The time complexity of this approach is O(n), where n is the number of available drivers. For a large number of drivers, the app’s performance might degrade, especially during peak times.

**Spatial Indexing Approach:**A more efficient approach involves using spatial indexing data structures like Quad Trees or K-D Trees. These data structures partition the space into smaller regions, allowing for faster searches based on spatial proximity.

`Driver findNearestDriverWithSpatialIndex(SpatialIndex index, Location userLocation) { Driver nearestDriver = index.findNearestDriver(userLocation); return nearestDriver; }`

The time complexity of this approach is typically better than O(n) because the search is guided by the spatial structure, which eliminates the need to compare distances with all drivers. It could be closer to O(log n) or even better, depending on the specifics of the spatial index.

In this example, the difference in time complexity between the linear search and the spatial indexing approach showcases how algorithmic choices can significantly impact the real-time performance of a critical operation in a ride-sharing app.

**Summary**

In this blog, we introduced the basic concepts of Time complexity and the importance of why we need to use it in the algorithm we design. Also, we had seen what are the different types of time complexities used for various kinds of functions, and finally, we learned how to assign the order of notation for any algorithm based on the cost function and the number of times the statement is defined to run.

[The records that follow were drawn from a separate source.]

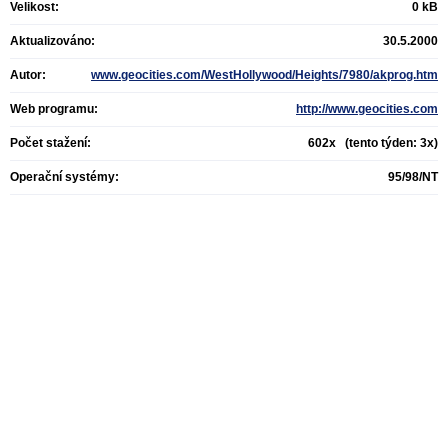
Velikost:
0 kB
Aktualizováno:
30.5.2000
Autor:
www.geocities.com/WestHollywood/Heights/7980/akprog.htm
Web programu:
http://www.geocities.com
Počet stažení:
602x (tento týden: 3x)
Operační systémy:
95/98/NT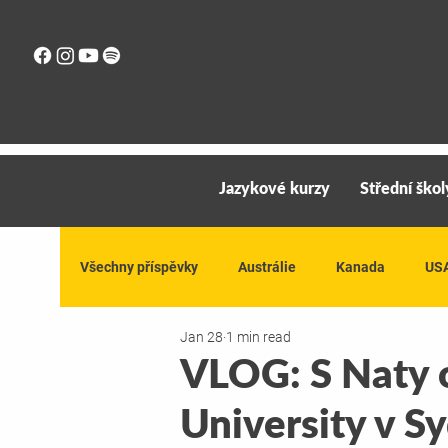
Jazykové kurzy
Střední škol
Všechny příspěvky
Austrálie
Kanada
US
Jan 28
1 min read
VLOG: S Naty o
University v S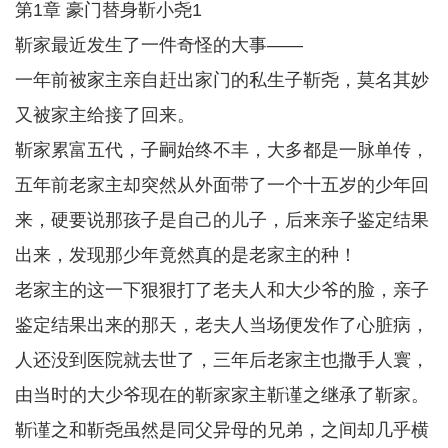
第1章 豪门替身靳小尧1
靳家最近发生了一件奇怪的大事——
一年前被家主亲自赶出家门的私生子靳尧，莫名其妙
又被家主给接了回来。
靳家累富五代，子嗣始终不丰，大多都是一脉单传，
五年前老家主却突然从外面带了一个十五岁的少年回
来，硬要说那孩子是自己的儿子，后来亲子鉴定结果
出来，发现那少年竟然真的是老家主的种！
老家主的这一下狠狠打了老夫人和大少爷的脸，亲子
鉴定结果出来的那天，老夫人当场便发作了心脏病，
人还没到医院就去世了，三年后老家主也撒手人寰，
由当时的大少爷现在的靳家家主靳谨之继承了靳家。
靳谨之和靳尧虽然是同父异母的兄弟，之间却几乎横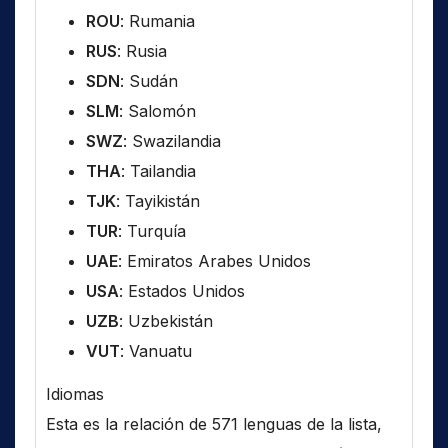
ROU
: Rumania
RUS
: Rusia
SDN
: Sudán
SLM
: Salomón
SWZ
: Swazilandia
THA
: Tailandia
TJK
: Tayikistán
TUR
: Turquía
UAE
: Emiratos Arabes Unidos
USA
: Estados Unidos
UZB
: Uzbekistán
VUT
: Vanuatu
Idiomas
Esta es la relación de 571 lenguas de la lista,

Given the condition of the VUCA world and in the era of big data, the flow of data is increasing unconditionally with every second and designing an effective algorithm to perform a specific task, is needed of the hour. And, knowing the time complexity of the algorithm with a given input data size, can help us to plan our resources, process and provide the results efficiently and effectively. Thus, knowing the time complexity of your algorithm, can help you do that and also makes you an effective programmer. Happy Coding!